Sulle pagine del Journal of Thrombosis and Haemostasis – ad opera dei ricercatori dell’Ospedale Generale di Vienna – è stato pubblicato un importante studio su una “potenziale cura” riguardante i “rari casi” di trombosi legati alla somministrazione di alcuni tipi di vaccino anti Covid con vettori virali come quelli di AstraZeneca e Johnson & Johnson.

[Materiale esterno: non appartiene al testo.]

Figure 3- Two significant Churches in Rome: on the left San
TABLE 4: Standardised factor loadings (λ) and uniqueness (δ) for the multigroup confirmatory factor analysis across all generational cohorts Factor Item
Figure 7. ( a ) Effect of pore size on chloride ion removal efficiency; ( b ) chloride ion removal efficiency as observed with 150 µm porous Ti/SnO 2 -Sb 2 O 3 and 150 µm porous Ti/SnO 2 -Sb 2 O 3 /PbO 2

Una terapia in fase di sviluppo – a base di anticoagulanti privi di eparine, con un alto dosaggio di immunoglobuline e prednisolone – e dalle funzioni rapide, è stato testato con un buon successo su una paziente di sessantadue anni che aveva sviluppato una trombocitopenia trombotica immunitaria dopo l’inoculazione del farmaco di AstraZeneca.

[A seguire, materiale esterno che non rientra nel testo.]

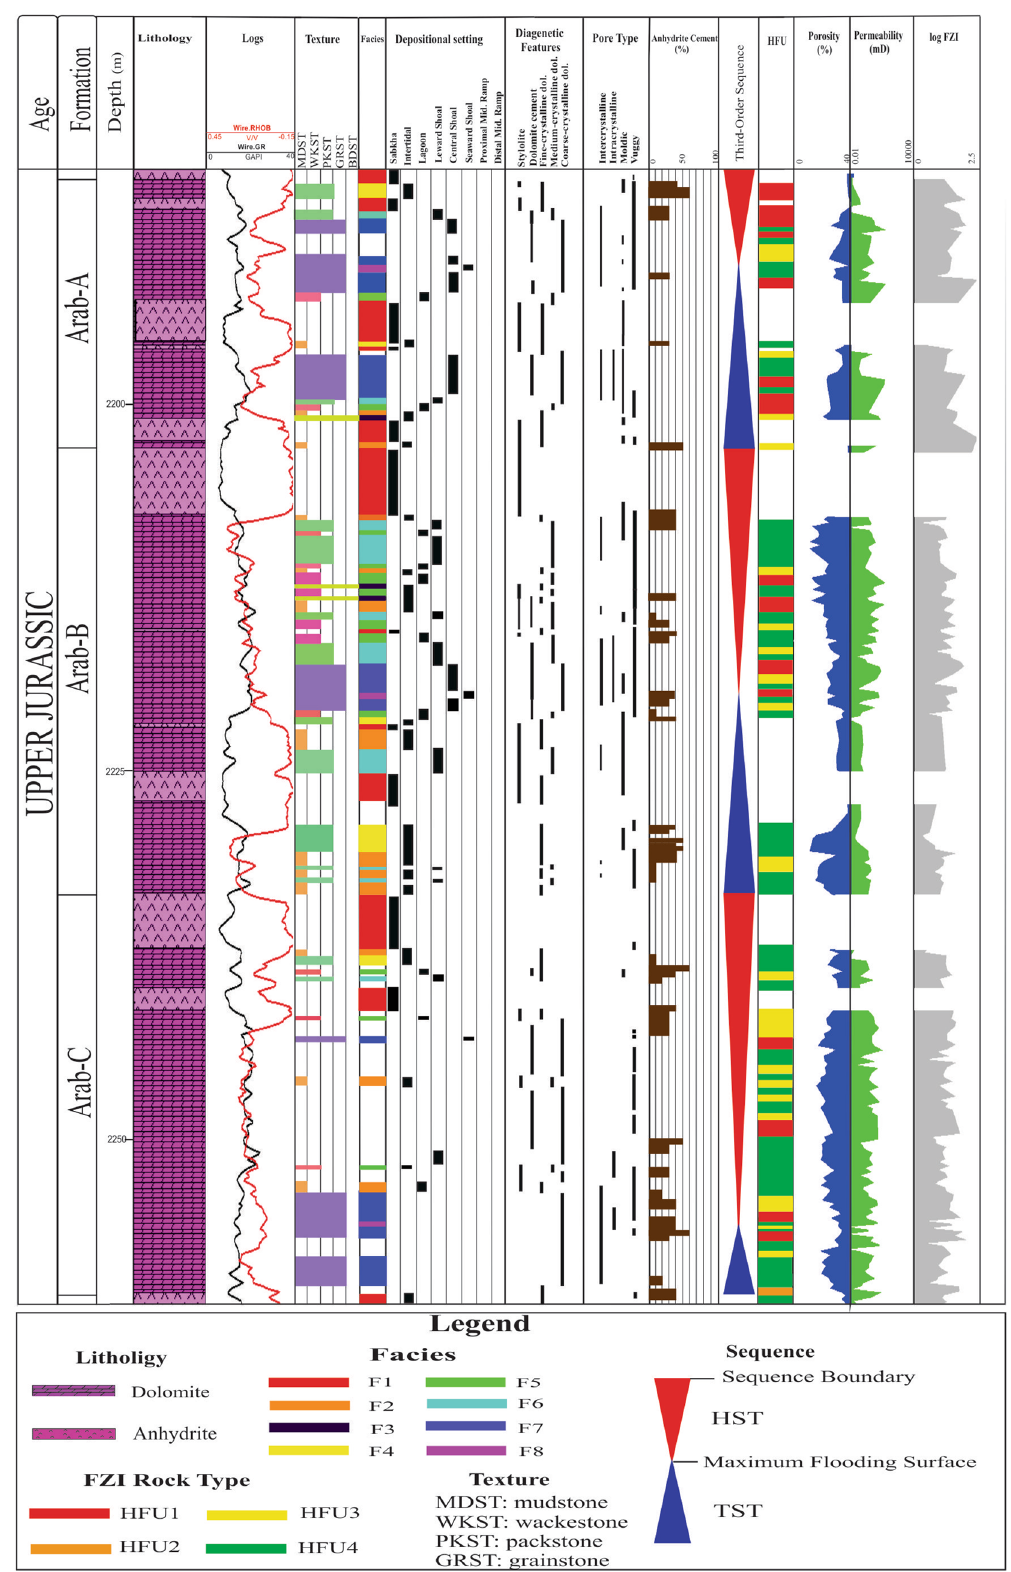
Fig. 13 Correlation between different parameters including depositional, diagenetic and HFUs in a sequence stratigraphic framework in B-01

Inizialmente giunta in Pronto Soccorso con numerose macchie cutanee ed ematomi,  presunti sintomi di trombosi in via di sviluppo, si è potuta salvare solo grazie alla rapida azione del gruppo che le ha somministrato prima una dose di immunoglobuline ad alto dosaggio per via endovenosa per bloccare la risposta immunitaria “sbagliata”, poi del cortisone e diversi anticoagulanti specifici allo scopo di prevenire la trombosi – evitando i classici preparati a base di eparina, in quanto potrebbero causare o velocizzare gli sviluppi di trombosi.

A provocare quello che, a parere degli scienziati, è un pericoloso quadro clinico, è essenzialmente una risposta immunitaria di tipo difettoso, con l’organismo che finisce per produrre anticorpi che attivano i trombociti con una conseguente bassa conta delle piastrine e sviluppo di trombi, causando un tasso di mortalità che finisce per attestarsi tra il 40% e il 50%.

Ora, la priorità deve diventare creare una efficace strategia per un trattamento salvavita per gli effetti della trombosi indotta dal vaccino, allo scopo di trattare altri pazienti in condizioni simili se sottoposti al vaccino AstraZeneca e Johnson & Johnson.